Tuesday Mar 01, 2022
ISLAMABAD: The inflation rate slowed down to 12.2% in February amid a double-digit increase in prices of essential kitchen items (especially a triple-digit increase in the price of tomatoes), fuel and electricity and chances of a spike in imported inflation amid the ongoing Russia-Ukraine crisis.
The Pakistan Bureau of Statistics (PBS) reported on Tuesday that the Consumer Price Index (CPI) rose to 12.2% in February over the same month a year ago. It was the lowest inflation rate in the past three months despite a massive increase in prices of items that affect every household.
The national data collecting agency reported a 191.72% increase in prices of tomatoes, 11.61% of chicken and 10.69% surge in prices of the vegetables, hitting every household adversely. Similarly, the PBS reported a 4.24% increase in fuel prices and a 7.76% decrease in electricity charges in February over the same month of the last year.
Majority of the prices increased due to an increase in commodity prices in the international market and a decline in the value of the rupee.
The surge also comes amid a sharp rise in global inflation and soaring oil prices in the international market, which touched $100 per barrel, and its direct and indirect impact is passed on to the consumers.
The increase in commodity prices in the international market and reduction in the value of the Pakistani rupee will push the cost of every imported commodity including wheat, sugar, cooking oil, crude oil and the raw materials of the industries.
Speaking to Geo.tv, an analyst from AHL Sana Tawfiq said that the inflation rate was slightly above the market expectation; however, the analysts expected the number to remain in double-digits.
“The headline inflation increased in the month under review due to the base effect,” she said, adding that month-on-month increase for the second consecutive month is, however, concerning.
On a month-on-month basis, inflation remained rose to 1.2% owing to an increase in food inflation.
The year-on-year increase was fueled by two indices food — which increases due to the rise in the prices of perishable goods particularly tomatoes — and transport — which rose to due historic high petrol prices that stood at Rs159.86 last month.
The Wholesale Price Index (WPI), which captures prices in the wholesale market, also rose sharply to 24% in February over the same month a year ago.
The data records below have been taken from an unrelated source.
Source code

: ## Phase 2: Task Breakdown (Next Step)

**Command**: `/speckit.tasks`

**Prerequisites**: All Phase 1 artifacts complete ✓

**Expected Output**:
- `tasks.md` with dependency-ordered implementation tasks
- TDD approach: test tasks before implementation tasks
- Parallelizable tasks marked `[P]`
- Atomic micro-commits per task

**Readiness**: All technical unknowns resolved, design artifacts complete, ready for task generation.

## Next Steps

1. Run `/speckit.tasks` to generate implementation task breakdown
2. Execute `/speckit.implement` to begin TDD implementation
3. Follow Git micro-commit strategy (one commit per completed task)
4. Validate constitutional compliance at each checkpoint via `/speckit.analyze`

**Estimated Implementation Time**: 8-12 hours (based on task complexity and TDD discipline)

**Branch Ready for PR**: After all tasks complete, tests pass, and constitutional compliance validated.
Usually, the retail market prices reach the wholesale price levels in four to six months, indicating that the prices will remain high in the near term.
The PBS reported that the overall inflation rate slowed down in the urban area while it increased in the rural area. The inflation rate in urban areas dropped to 11.5% in February and in rural areas rose to 13.3% over the same month of the last year.
The food inflation rate in cities stood at 14.3% and in villages and towns at 14.6%, which was relatively higher than the previous month. Non-food inflation was recorded at 9.9% in urban areas and at 12.2% in rural areas.
Core inflation — calculated by excluding food and energy items — accelerated to 7.8% in urban areas in February, reported the national data collecting agency.
The food group saw a price increase of 14.73% in February from the same month a year ago. Within the food group, prices of non-perishable food items rose 12.10% on an annualised basis and the prices of the perishable goods rose by 34.87%. The inflation rate for the housing, water, electricity, gas and fuel group — having one-fourth weight in the basket — increased to 8.99% last month.
The slight decrease in the housing sector was fuelled by a reduction in electricity charges.
Average prices for the clothing and footwear group rose 9.67% in February. Prices related to transportation rose 25.04% due to higher fuel costs.
Meanwhile, Tariq predicted that due to the measures taken by the government, which included a Rs10 decline in per litre petrol price and a reduction of Rs5 in per unit electricity charges, month-on-month inflation will record a decrease next month.
Regarding the State Bank of Pakistan (SBP)’ monetary policy which is scheduled to be announced on March 8, the analyst said that the central bank should adopt a “wait-and-watch” strategy before deciding the interest rate.
She said that rising inflation and current account deficit hint towards a hike in the policy rate; however, in January the SBP had maintained towards maintaining a status quo.
On January 24, the central bank had kept the interest rate unchanged at 9.75%.